- [ASSIGNMENT]
All of the data below should be printed again exactly, pictures excluded.

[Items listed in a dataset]
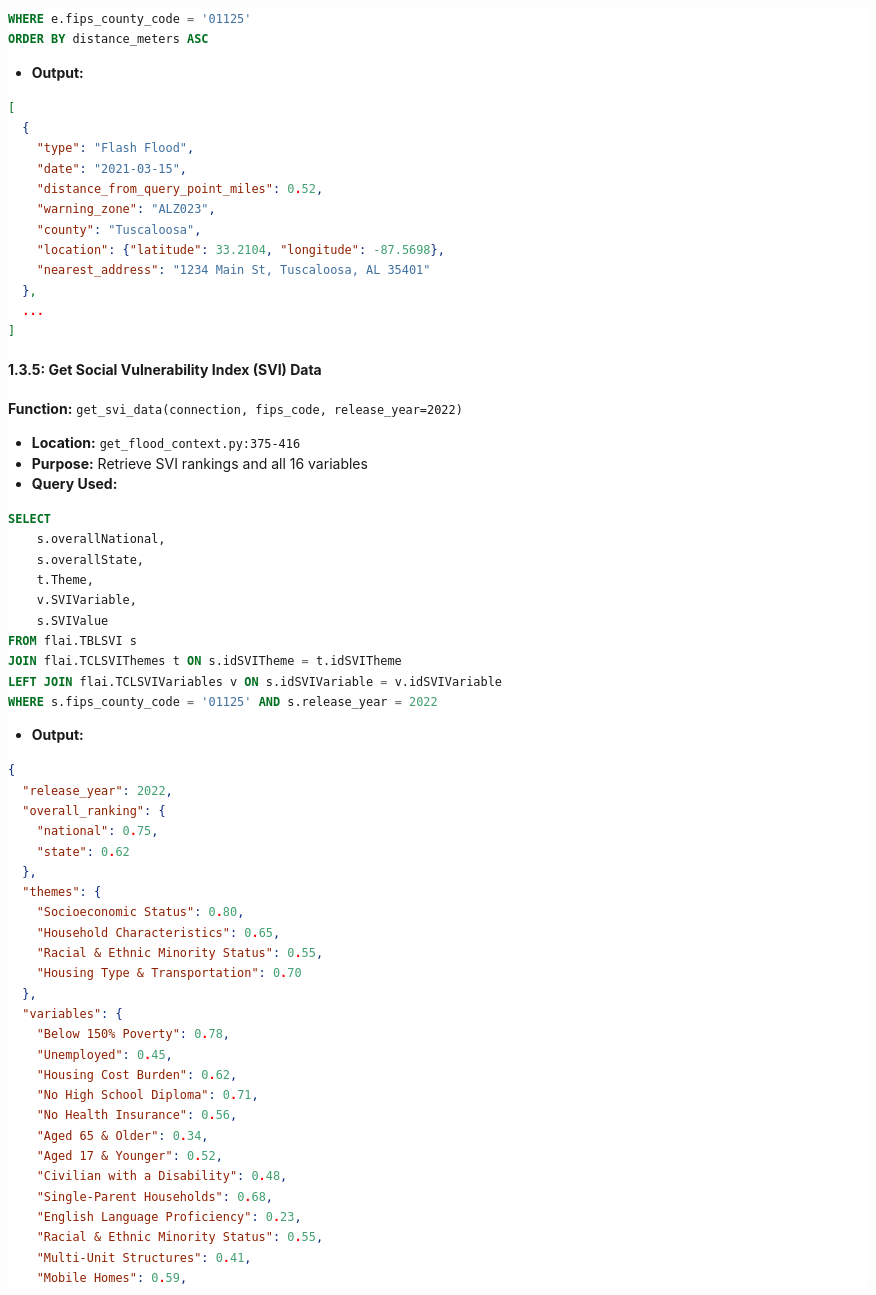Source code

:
 ```sql
WHERE e.fips_county_code = '01125'
ORDER BY distance_meters ASC
```
- **Output:**
```json
[
  {
    "type": "Flash Flood",
    "date": "2021-03-15",
    "distance_from_query_point_miles": 0.52,
    "warning_zone": "ALZ023",
    "county": "Tuscaloosa",
    "location": {"latitude": 33.2104, "longitude": -87.5698},
    "nearest_address": "1234 Main St, Tuscaloosa, AL 35401"
  },
  ...
]
```

#### **1.3.5: Get Social Vulnerability Index (SVI) Data**
**Function:** `get_svi_data(connection, fips_code, release_year=2022)`
- **Location:** `get_flood_context.py:375-416`
- **Purpose:** Retrieve SVI rankings and all 16 variables
- **Query Used:**
```sql
SELECT
    s.overallNational,
    s.overallState,
    t.Theme,
    v.SVIVariable,
    s.SVIValue
FROM flai.TBLSVI s
JOIN flai.TCLSVIThemes t ON s.idSVITheme = t.idSVITheme
LEFT JOIN flai.TCLSVIVariables v ON s.idSVIVariable = v.idSVIVariable
WHERE s.fips_county_code = '01125' AND s.release_year = 2022
```
- **Output:**
```json
{
  "release_year": 2022,
  "overall_ranking": {
    "national": 0.75,
    "state": 0.62
  },
  "themes": {
    "Socioeconomic Status": 0.80,
    "Household Characteristics": 0.65,
    "Racial & Ethnic Minority Status": 0.55,
    "Housing Type & Transportation": 0.70
  },
  "variables": {
    "Below 150% Poverty": 0.78,
    "Unemployed": 0.45,
    "Housing Cost Burden": 0.62,
    "No High School Diploma": 0.71,
    "No Health Insurance": 0.56,
    "Aged 65 & Older": 0.34,
    "Aged 17 & Younger": 0.52,
    "Civilian with a Disability": 0.48,
    "Single-Parent Households": 0.68,
    "English Language Proficiency": 0.23,
    "Racial & Ethnic Minority Status": 0.55,
    "Multi-Unit Structures": 0.41,
    "Mobile Homes": 0.59,
```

- [RESPONSE AREA]
Source code

:
 ```sql
WHERE e.fips_county_code = '01125'
ORDER BY distance_meters ASC
```
- **Output:**
```json
[
  {
    "type": "Flash Flood",
    "date": "2021-03-15",
    "distance_from_query_point_miles": 0.52,
    "warning_zone": "ALZ023",
    "county": "Tuscaloosa",
    "location": {"latitude": 33.2104, "longitude": -87.5698},
    "nearest_address": "1234 Main St, Tuscaloosa, AL 35401"
  },
  ...
]
```

#### **1.3.5: Get Social Vulnerability Index (SVI) Data**
**Function:** `get_svi_data(connection, fips_code, release_year=2022)`
- **Location:** `get_flood_context.py:375-416`
- **Purpose:** Retrieve SVI rankings and all 16 variables
- **Query Used:**
```sql
SELECT
    s.overallNational,
    s.overallState,
    t.Theme,
    v.SVIVariable,
    s.SVIValue
FROM flai.TBLSVI s
JOIN flai.TCLSVIThemes t ON s.idSVITheme = t.idSVITheme
LEFT JOIN flai.TCLSVIVariables v ON s.idSVIVariable = v.idSVIVariable
WHERE s.fips_county_code = '01125' AND s.release_year = 2022
```
- **Output:**
```json
{
  "release_year": 2022,
  "overall_ranking": {
    "national": 0.75,
    "state": 0.62
  },
  "themes": {
    "Socioeconomic Status": 0.80,
    "Household Characteristics": 0.65,
    "Racial & Ethnic Minority Status": 0.55,
    "Housing Type & Transportation": 0.70
  },
  "variables": {
    "Below 150% Poverty": 0.78,
    "Unemployed": 0.45,
    "Housing Cost Burden": 0.62,
    "No High School Diploma": 0.71,
    "No Health Insurance": 0.56,
    "Aged 65 & Older": 0.34,
    "Aged 17 & Younger": 0.52,
    "Civilian with a Disability": 0.48,
    "Single-Parent Households": 0.68,
    "English Language Proficiency": 0.23,
    "Racial & Ethnic Minority Status": 0.55,
    "Multi-Unit Structures": 0.41,
    "Mobile Homes": 0.59,
```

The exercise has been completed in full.